Le surcoût lié aux équipements d’épandage n’est pas neutre : 27 550 € pour la tonne rééquipée avec enfouisseurs, et 30 950 € pour la tonne neuve avec pendillards. Mais après subventions, ce surcoût descend à 13 000 € dans le premier cas et 14 120 € dans le second. Du point de vue comptable, le poids des charges d’amortissement calculées dans cette cuma sur cinq ans sera différent entre les deux tonnes :

  • la tonne de 11 350 l achetée 31 800 € en 2011 étant déjà amortie comptablement, seule l’acquisition du système d’enfouisseur et du dpa constitue une charge amortissable, soit 27 750 € ;
  • la tonne de 15 700 l génère une charge totale amortissable (tonne toute équipée avec pendillards et dpa) de 78 200 €.

Conformément à la règlementation, la cuma a pu ‘amortir’ 50% des subventions reçues, en déduction de l’amortissement du matériel.

Prix de revient supérieur

selon les observations du réseau cuma sud-ouest, les tonnes à lisier équipées de pendillards ou enfouisseurs ont un prix de revient plus élevé. Cela s’explique d’abord par un montant d’investissement plus élevé (plus de 16 000 € de différence dans l’échantillon étudié). d’autre part, le coût d’entretien/réparation comptabilisé par voyage est nettement supérieur. « Le poste ‘entretien’ s’accroît avec l’âge et double au-delà de 4 ans. Ceci est lié en partie au changement des pneumatiques et aux systèmes d’épandage » analysent les conseillers cuma en agroéquipement du sud-ouest.

 

Prix de revientet cout tonnes à lisier cuma

Valeur fertilisante 

Enfin, les adhérents de cuma sont unanimes pour considérer que l’investissement dans ces nouveaux équipements est compensé en partie par une meilleure valorisation fertilisante du lisier. En effet, la volatilité de l’azote ammoniacal est fortement réduite par rapport à un épandage avec buse palette. D’autre part, avec le dpa, les adhérents de Mesnardaise ont désormais la garantie d’apporter la juste dose partout.

Épandage : des contraintes au rééquipement

Les conseillers en agroéquipement du réseau cuma de l’ouest attirent l’attention sur les contraintes propres au rééquipement.

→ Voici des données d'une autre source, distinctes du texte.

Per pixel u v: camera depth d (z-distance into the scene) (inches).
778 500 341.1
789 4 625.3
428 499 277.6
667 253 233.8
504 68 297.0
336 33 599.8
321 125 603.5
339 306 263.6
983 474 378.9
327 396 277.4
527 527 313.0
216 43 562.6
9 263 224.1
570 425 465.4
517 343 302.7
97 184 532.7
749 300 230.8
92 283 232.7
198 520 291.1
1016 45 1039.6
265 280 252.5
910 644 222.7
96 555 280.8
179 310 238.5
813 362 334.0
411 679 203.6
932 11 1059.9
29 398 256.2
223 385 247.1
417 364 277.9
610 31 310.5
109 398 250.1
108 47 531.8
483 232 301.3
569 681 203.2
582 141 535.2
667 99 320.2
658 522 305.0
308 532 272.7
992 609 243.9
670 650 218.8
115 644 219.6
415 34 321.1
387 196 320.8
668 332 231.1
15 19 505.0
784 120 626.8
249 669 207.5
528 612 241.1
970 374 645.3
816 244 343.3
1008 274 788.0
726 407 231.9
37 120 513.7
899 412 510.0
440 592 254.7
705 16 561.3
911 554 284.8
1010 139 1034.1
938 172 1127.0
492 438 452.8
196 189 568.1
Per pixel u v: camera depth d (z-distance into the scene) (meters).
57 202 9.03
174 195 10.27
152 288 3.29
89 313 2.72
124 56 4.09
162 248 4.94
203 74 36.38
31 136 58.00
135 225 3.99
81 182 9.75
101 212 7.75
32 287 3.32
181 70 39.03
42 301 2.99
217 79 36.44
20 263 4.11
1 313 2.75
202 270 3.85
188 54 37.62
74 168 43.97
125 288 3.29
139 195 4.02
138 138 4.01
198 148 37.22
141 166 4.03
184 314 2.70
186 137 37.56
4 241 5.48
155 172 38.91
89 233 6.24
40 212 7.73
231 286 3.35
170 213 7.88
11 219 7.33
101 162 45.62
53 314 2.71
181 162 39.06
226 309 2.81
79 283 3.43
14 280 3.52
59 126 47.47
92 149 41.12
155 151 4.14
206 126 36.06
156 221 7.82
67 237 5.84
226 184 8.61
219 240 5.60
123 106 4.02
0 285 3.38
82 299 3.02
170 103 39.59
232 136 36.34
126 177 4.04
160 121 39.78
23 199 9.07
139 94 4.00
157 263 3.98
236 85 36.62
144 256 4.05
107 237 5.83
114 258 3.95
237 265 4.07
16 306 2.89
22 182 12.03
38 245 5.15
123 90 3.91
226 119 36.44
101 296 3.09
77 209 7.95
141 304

Jusqu’ici peu de cuma ont fait le choix d’opter pour un rééquipement de la tonne à lisier existante avec une rampe ou un enfouisseur neuf. La grande majorité préfèrent carrément renouveler leur tonne ou compléter leur parc avec une tonne déjà équipée. D’emblée, certaines caractéristiques techniques conditionnent en effet cette option : configuration du châssis, position du ou des essieux par rapport au report de charge dû à l’équipement arrière, etc.

C’est pourquoi, la décision de rééquiper une tonne à lisier d’une rampe avec pendillards ou enfouisseur ne pourra être valablement étudiée que pour les cuma propriétaires d’une tonne à lisier dotée d’un pré-équipement de base et suffisamment récente pour justifier une telle opération. Pour cette catégorie de cuma qui seraient sollicitées par des demandes d’adhérents, la question d’un éventuel rééquipement est légitime, sachant que la règlementation agro-environnementale tend à se durcir.

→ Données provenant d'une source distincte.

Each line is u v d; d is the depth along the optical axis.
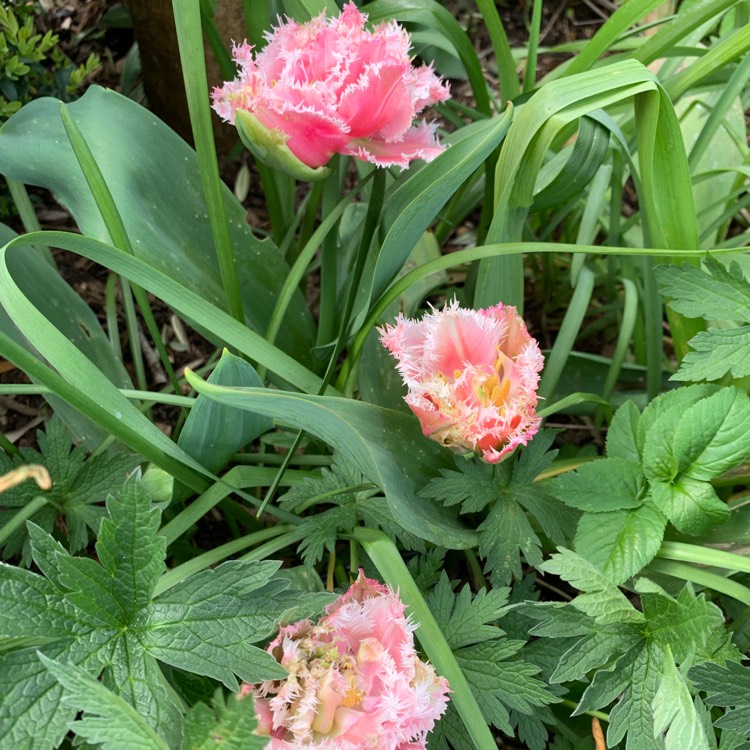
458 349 0.36
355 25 0.37
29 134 0.41
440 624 0.36
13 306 0.31
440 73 0.70
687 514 0.36
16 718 0.26
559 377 0.54
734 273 0.39
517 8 0.81
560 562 0.33
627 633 0.33
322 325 0.48
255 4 0.45
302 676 0.29
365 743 0.28
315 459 0.46
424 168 0.40
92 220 0.41
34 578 0.27
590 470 0.38
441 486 0.37
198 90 0.36
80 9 0.69
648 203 0.43
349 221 0.59
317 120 0.35
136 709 0.27
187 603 0.28
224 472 0.47
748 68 0.49
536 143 0.39
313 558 0.37
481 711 0.34
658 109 0.39
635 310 0.53
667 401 0.39
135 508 0.28
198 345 0.60
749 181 0.61
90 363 0.32
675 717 0.30
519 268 0.44
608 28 0.46
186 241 0.44
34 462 0.40
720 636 0.33
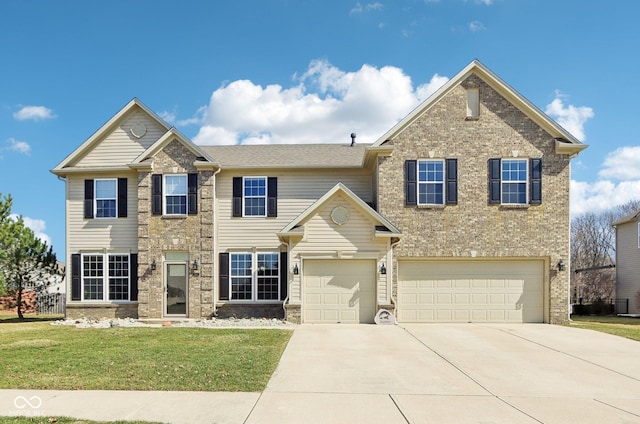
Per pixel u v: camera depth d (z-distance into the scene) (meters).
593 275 37.22
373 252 17.11
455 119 18.16
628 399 8.00
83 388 8.24
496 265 17.98
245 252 19.81
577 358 11.22
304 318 17.14
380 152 18.11
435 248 17.84
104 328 16.41
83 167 20.44
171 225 19.39
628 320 21.38
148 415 6.89
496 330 15.58
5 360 10.44
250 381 8.72
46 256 22.11
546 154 17.98
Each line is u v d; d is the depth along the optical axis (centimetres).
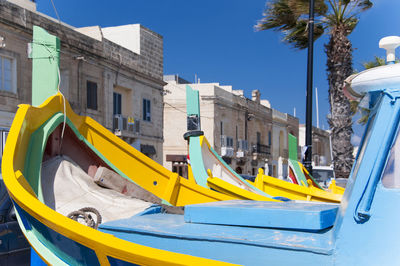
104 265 271
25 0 2483
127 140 2917
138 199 518
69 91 2359
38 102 533
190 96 886
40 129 474
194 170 827
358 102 320
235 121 4438
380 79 272
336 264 252
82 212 414
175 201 652
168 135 4062
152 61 3200
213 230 304
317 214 287
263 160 5084
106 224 338
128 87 2916
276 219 298
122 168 603
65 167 517
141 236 317
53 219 287
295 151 1175
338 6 1638
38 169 451
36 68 538
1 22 1984
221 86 4697
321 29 1688
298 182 1103
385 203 253
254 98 5116
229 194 744
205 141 878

On évoque à terme l’application de mesures ‘anti-ammoniac’ en cas de risques de pollution de l’air. Dans ce contexte, la reprise des tonnes avec buse palette ne vaudrait plus grand-chose sur le marché de l’occasion. Opter pour le rééquipement ne peut se défendre que si le coût de l’adaptation ne revient pas plus cher que l’achat d’un tonne neuve. Or, chaque projet est différent. Sur cette question, le constructeur Jeantil se montre prudent. Pour lui, il est impossible de dire à l’avance si le jeu en vaut la chandelle puisque chaque tonne représente un cas de figure à part.

Une note salée

Exemple : si la longueur de la rampe demandée est supérieure à 15 m, alors il faudra deux broyeurs répartiteurs. Et si l’on souhaite par la même occasion rajouter un système DPA, cela va encore compliquer le projet. Au-delà du coût des équipements et des possibilités de compatibilité d’ordre mécanique, électronique ou hydraulique, il faut bien sûr aussi compter sur le temps de travail nécessaire en atelier pour effectuer l’adaptation.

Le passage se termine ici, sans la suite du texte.